#### Source material ####
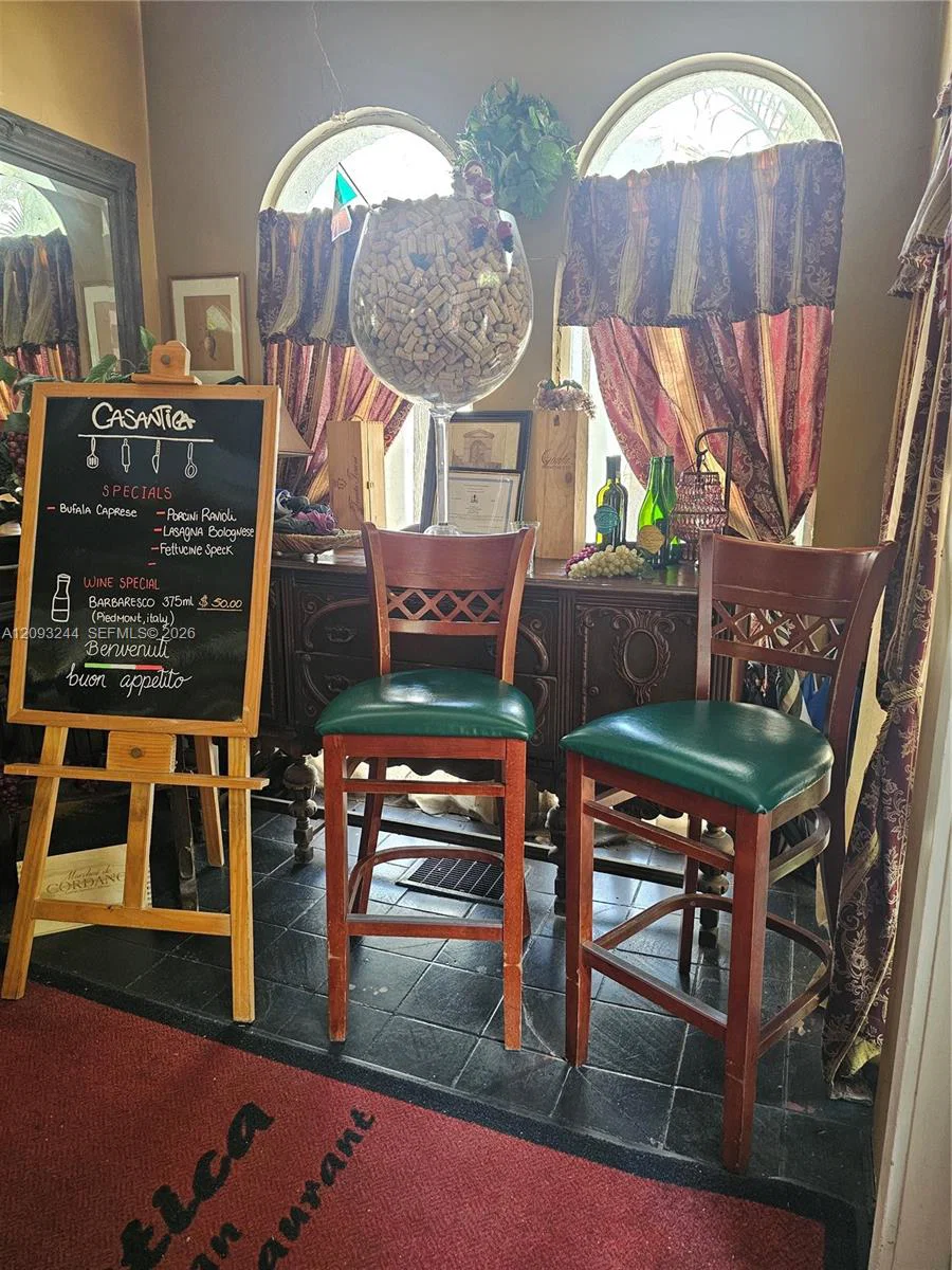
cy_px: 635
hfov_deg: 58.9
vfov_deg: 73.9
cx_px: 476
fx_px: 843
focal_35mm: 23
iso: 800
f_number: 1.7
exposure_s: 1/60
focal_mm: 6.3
####
#### Source material ####
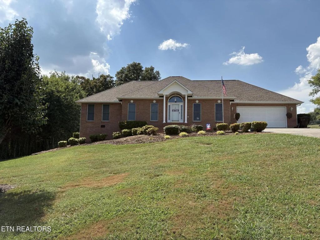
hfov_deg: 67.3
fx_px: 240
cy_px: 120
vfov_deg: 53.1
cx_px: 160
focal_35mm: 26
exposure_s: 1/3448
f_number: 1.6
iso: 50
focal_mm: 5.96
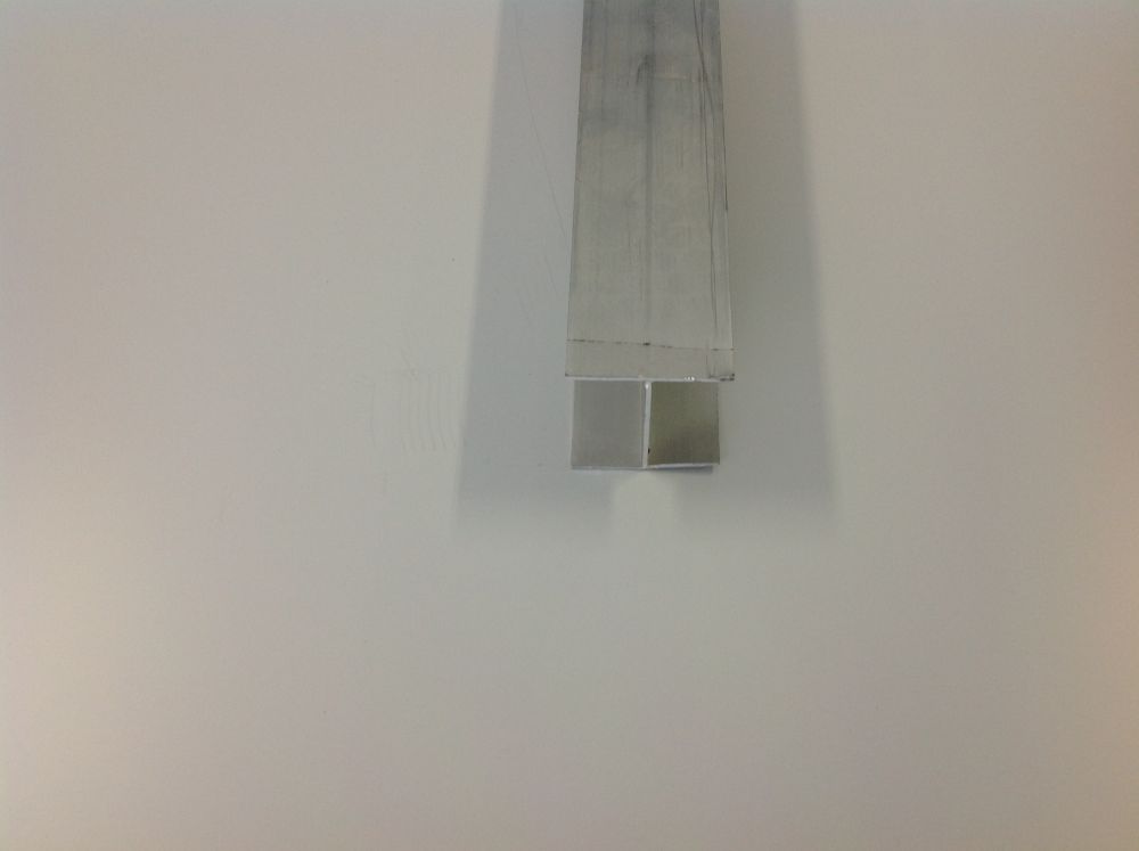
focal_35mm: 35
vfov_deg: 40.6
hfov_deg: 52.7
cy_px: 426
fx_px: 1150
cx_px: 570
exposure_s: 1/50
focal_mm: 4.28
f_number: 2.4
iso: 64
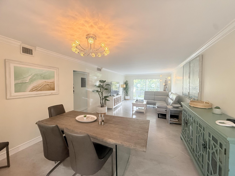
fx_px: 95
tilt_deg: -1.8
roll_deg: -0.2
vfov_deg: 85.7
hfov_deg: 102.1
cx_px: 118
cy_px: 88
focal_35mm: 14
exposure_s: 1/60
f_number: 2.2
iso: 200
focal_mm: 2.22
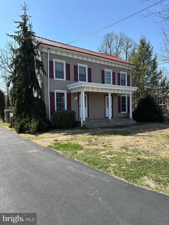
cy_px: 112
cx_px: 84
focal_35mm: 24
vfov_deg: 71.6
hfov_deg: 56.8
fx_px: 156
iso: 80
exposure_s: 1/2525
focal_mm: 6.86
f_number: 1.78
####
#### Source material ####
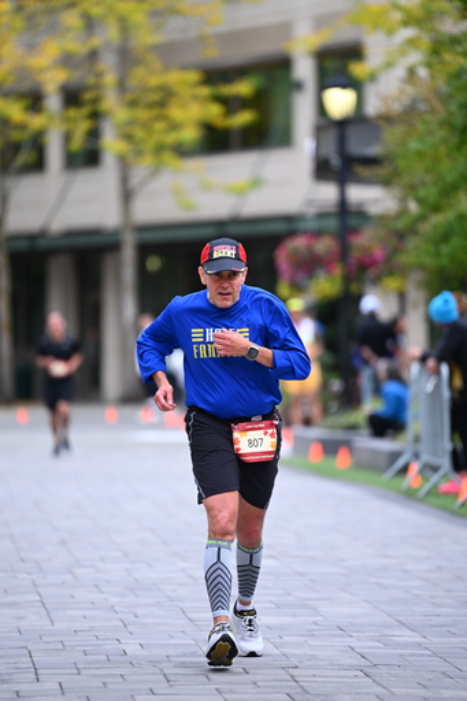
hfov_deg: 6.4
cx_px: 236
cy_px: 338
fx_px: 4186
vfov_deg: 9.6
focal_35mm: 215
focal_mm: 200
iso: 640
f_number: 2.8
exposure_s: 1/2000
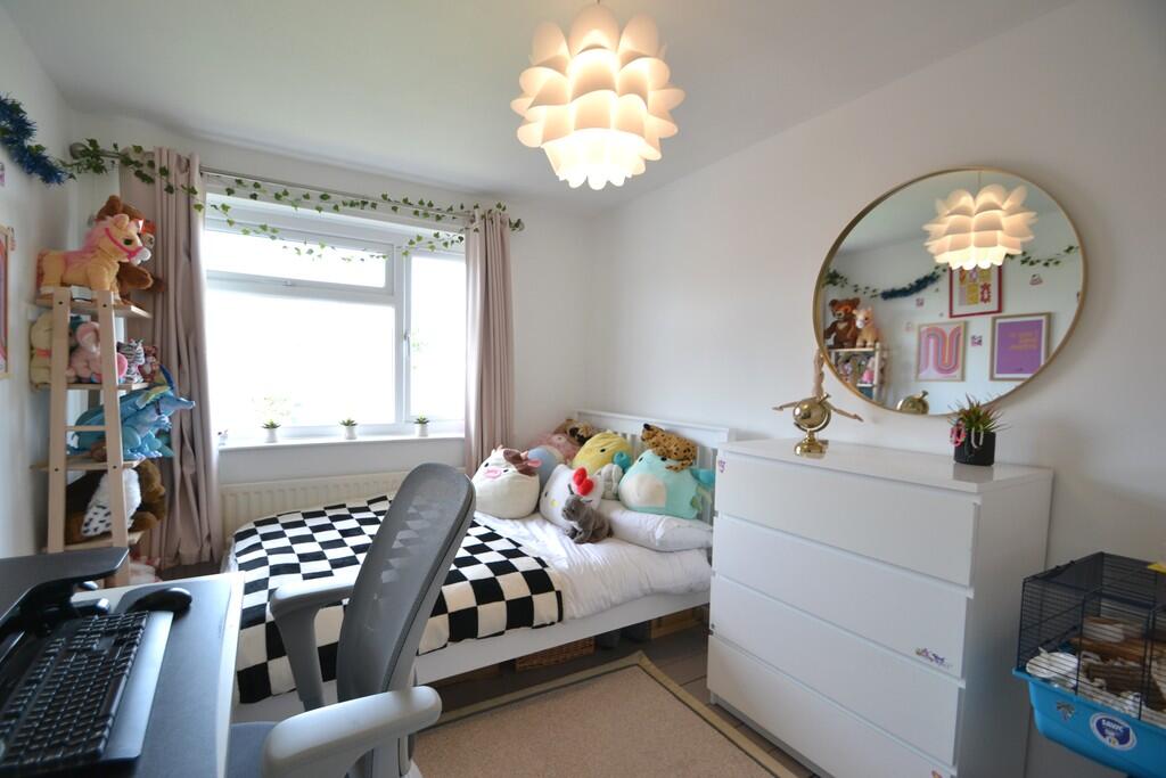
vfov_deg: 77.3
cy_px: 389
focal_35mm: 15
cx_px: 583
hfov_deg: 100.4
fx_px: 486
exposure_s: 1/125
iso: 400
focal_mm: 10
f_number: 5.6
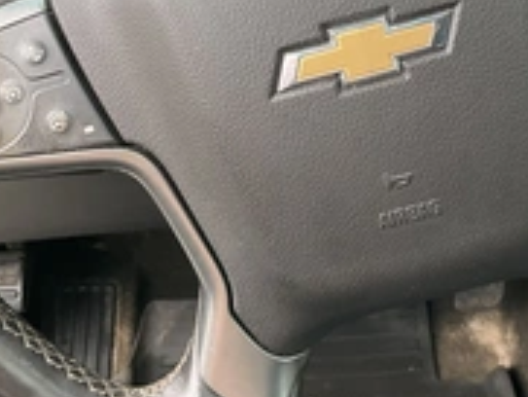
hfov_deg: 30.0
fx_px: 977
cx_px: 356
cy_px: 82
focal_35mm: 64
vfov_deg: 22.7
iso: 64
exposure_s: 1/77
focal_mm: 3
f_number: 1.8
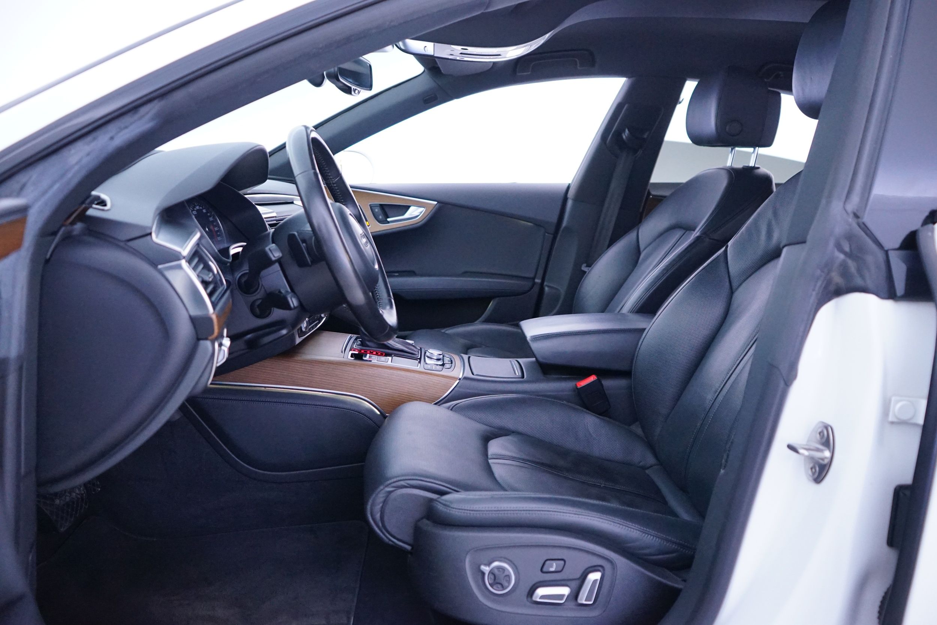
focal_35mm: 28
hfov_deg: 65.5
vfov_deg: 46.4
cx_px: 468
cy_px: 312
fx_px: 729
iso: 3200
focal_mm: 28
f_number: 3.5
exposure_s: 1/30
####
Directions:
Nothing outside the stretch above, from the line with "f_number: 1.6" through the line with "f_number: 1.78", is set down. Transcribe that stretch exactly, ends included, but not its pictures.

Task output:
f_number: 1.6
iso: 50
focal_mm: 5.96
focal_35mm: 35
vfov_deg: 40.6
hfov_deg: 52.7
cy_px: 426
fx_px: 1150
cx_px: 570
exposure_s: 1/50
focal_mm: 4.28
f_number: 2.4
iso: 64
fx_px: 95
tilt_deg: -1.8
roll_deg: -0.2
vfov_deg: 85.7
hfov_deg: 102.1
cx_px: 118
cy_px: 88
focal_35mm: 14
exposure_s: 1/60
f_number: 2.2
iso: 200
focal_mm: 2.22
cy_px: 112
cx_px: 84
focal_35mm: 24
vfov_deg: 71.6
hfov_deg: 56.8
fx_px: 156
iso: 80
exposure_s: 1/2525
focal_mm: 6.86
f_number: 1.78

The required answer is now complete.